→ **Assignment 1**
From the excerpt on the Apostolic Church below, list the troubles that the text says grew apace after the passing of the Apostles.
→ **Assignment 2**
Go on with the excerpt on the Apostolic Church below, starting after its last sentence.

So it was with the Apostolic Church. After the passing of the Apostles, bickerings, contentions, strife, rebellion grew apace and ripened in a few generations into the Great Apostasy. I should like to quote here three paragraphs from a work by Dr. Islay Burns (at one time a Professor of Church History, Free Church College, Glasgow). He writes:

It is the year 101 of the Christian era. The last of the apostles is just dead. The rich evening radiance which in his solitary min­istry had for 30 years lingered on the earth when all his compan­ions were gone, has at last passed away, and the dark night settles down again. The age of inspiration is over-that peerless century which began with the birth of Christ, and closed with the death of John-and the course of the ages descends once more to the ordi­nary level of common time.

→ **Supplied data**

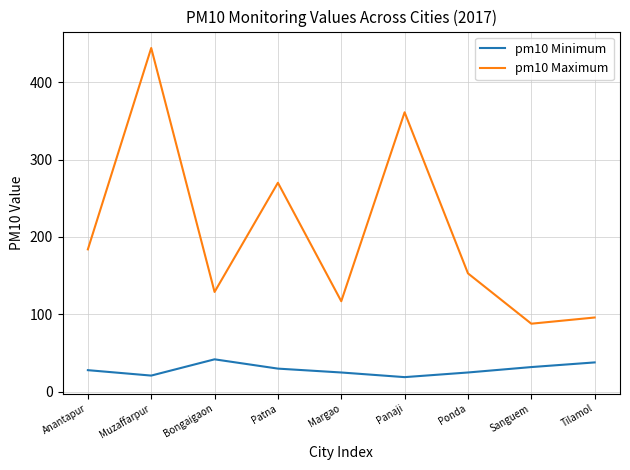

What is the approximate value of pm10 Minimum at Panaji, to the nearest 10?

20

→ **Written answer 1**
bickerings, contentions, strife, rebellion

→ **Written answer 2**
It was with the Church now as with the disciples at Bethany, when the last gleam of the Savior’s ascending train had passed from their sight, and they [p.75] turned their faces, reluctant and sad, to the dark world again. The termination of the age of inspiration was in truth the very complement and consummation of the ascension of the Lord. The sun can then only be said to have fairly set, when his departing glory has died away from the horizon, and the chill stars shine out sharp and clear on the dun and naked sky.

That time has now fully come. The last gleam of inspired wis­dom and truth vanished from the earth with the beloved apostle’s gentle farewell, and we pass at once across the mysterious line which separates the sacred from the secular annals of the world ­the history of the apostolic age from the history of the Christian Church. (Islay Burns, The First Three Christian Centuries [London: T. Nelson and Sons, 1884], p. 49.)

So spoke Burns.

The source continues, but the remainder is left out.